Deep peace of the running wave to you.
Deep peace of the flowing air to you.
Deep peace of the quiet earth to you.
Deep peace of the shining stars to you.
Deep peace of the gentle night to you.
Deep peace of Christ, the Light of the World to you.
I thought it fitting that on this Advent Sunday of Peace, that I share these words at the beginning rather than at the end. This famous blessing is probably familiar to many of us, since it is our own John Walsh who have blessed us with this peace over many years at the University of Redlands Feast of Lights. Even last night in the glow of the candlelight, as he read these words I imagined what was happening in Standing Rock. The heavy snow that covered the encampment, the howling wind that plummeted temperatures to subzero conditions, and the thousands of people who are there now. It was there in Standing Rock amidst the unease of hovering law enforcement, during the uncertainty of my safety, in that precarious way that life often finds you in the most unexpected place, it was there that I experienced deep peace. It was there at Standing Rock that I witnessed deep peace between thousands of natives and allies, and last night’s Feast as we sang the final Silent Night it was there at Standing Rock that my heart longed to be.
(Journey to North Dakota)

What you need to do:
1) Transcribe the passage of the Standing Rock sermon from "Deep peace of the flowing" to "World to you.".
2) In the blessing that opens the Standing Rock sermon, list each part of nature whose deep peace is offered.
3) Carry the Standing Rock sermon forward from its last line.
The records that follow the sermon were taken from a separate source.

Stored items from a collection
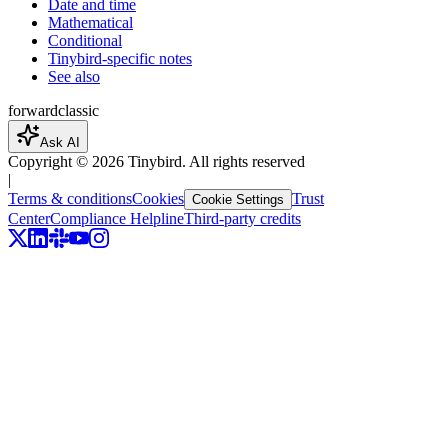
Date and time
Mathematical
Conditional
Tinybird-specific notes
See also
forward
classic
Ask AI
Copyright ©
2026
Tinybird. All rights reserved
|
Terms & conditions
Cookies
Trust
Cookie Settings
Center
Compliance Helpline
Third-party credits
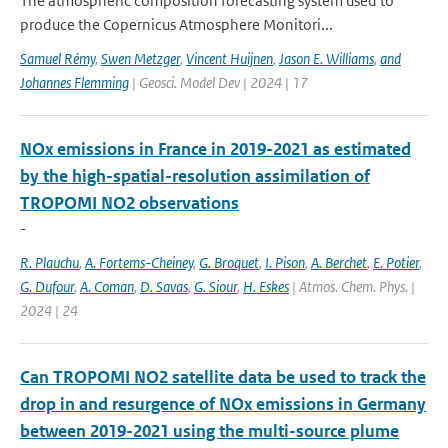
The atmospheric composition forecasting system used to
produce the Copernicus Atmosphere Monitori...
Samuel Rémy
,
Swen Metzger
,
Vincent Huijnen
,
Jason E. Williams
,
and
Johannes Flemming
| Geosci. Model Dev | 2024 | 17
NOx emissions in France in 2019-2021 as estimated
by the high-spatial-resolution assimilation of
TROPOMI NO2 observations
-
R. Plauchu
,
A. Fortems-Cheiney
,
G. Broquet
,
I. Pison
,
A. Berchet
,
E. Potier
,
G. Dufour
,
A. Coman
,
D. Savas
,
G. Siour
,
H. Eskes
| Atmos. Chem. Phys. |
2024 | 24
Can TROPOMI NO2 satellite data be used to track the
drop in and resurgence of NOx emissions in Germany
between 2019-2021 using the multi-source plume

Answers given:
1)
Deep peace of the flowing air to you.
Deep peace of the quiet earth to you.
Deep peace of the shining stars to you.
Deep peace of the gentle night to you.
Deep peace of Christ, the Light of the World to you.

2)
- the running wave
- the flowing air
- the quiet earth
- the shining stars
- the gentle night

3)
I can’t believe it was just two weeks ago when I had filled up my car with supplies of firewood, canned foods, winter clothing along with your generous donations and prayers, and headed up to North Dakota. When I has returned this last week, my odometer read that I had travelled 3,213 miles, but my recent life experiences told me that I’ve come much further. It took me 23 hours to drive there only stopping for gas and two other strangers, who has signed up on the rideshare program that they had. There were accidents on the road in Wyoming due to cars slipping on the ice, and the occasional deer or rabbit that often lingered into the middle of the highway. But we arrived safely at the Oceti Sakowin camp in the early morning and after a very thorough security check, was allowed in. I attended Morning Prayer at the river and then started my orientation process with one of the representatives from the Lakota tribe. I chopped wood, helped with food preparation, served meals, washed dishes, and picked up trash. I even participated in a direct action non-violent protest on Thanksgiving Day. I was amazed by how everything was so well organized. Everyone seemed to have a job, everyone pitched in, and every one contributed. At night we would gather for dance and song by the Sacred Fire and give thanks for another day, and every morning at sunrise we would gather for prayer before we started our day. We would meet daily for general updates, and attend our assigned training sessions. And every day some would leave as others would show up to take their place.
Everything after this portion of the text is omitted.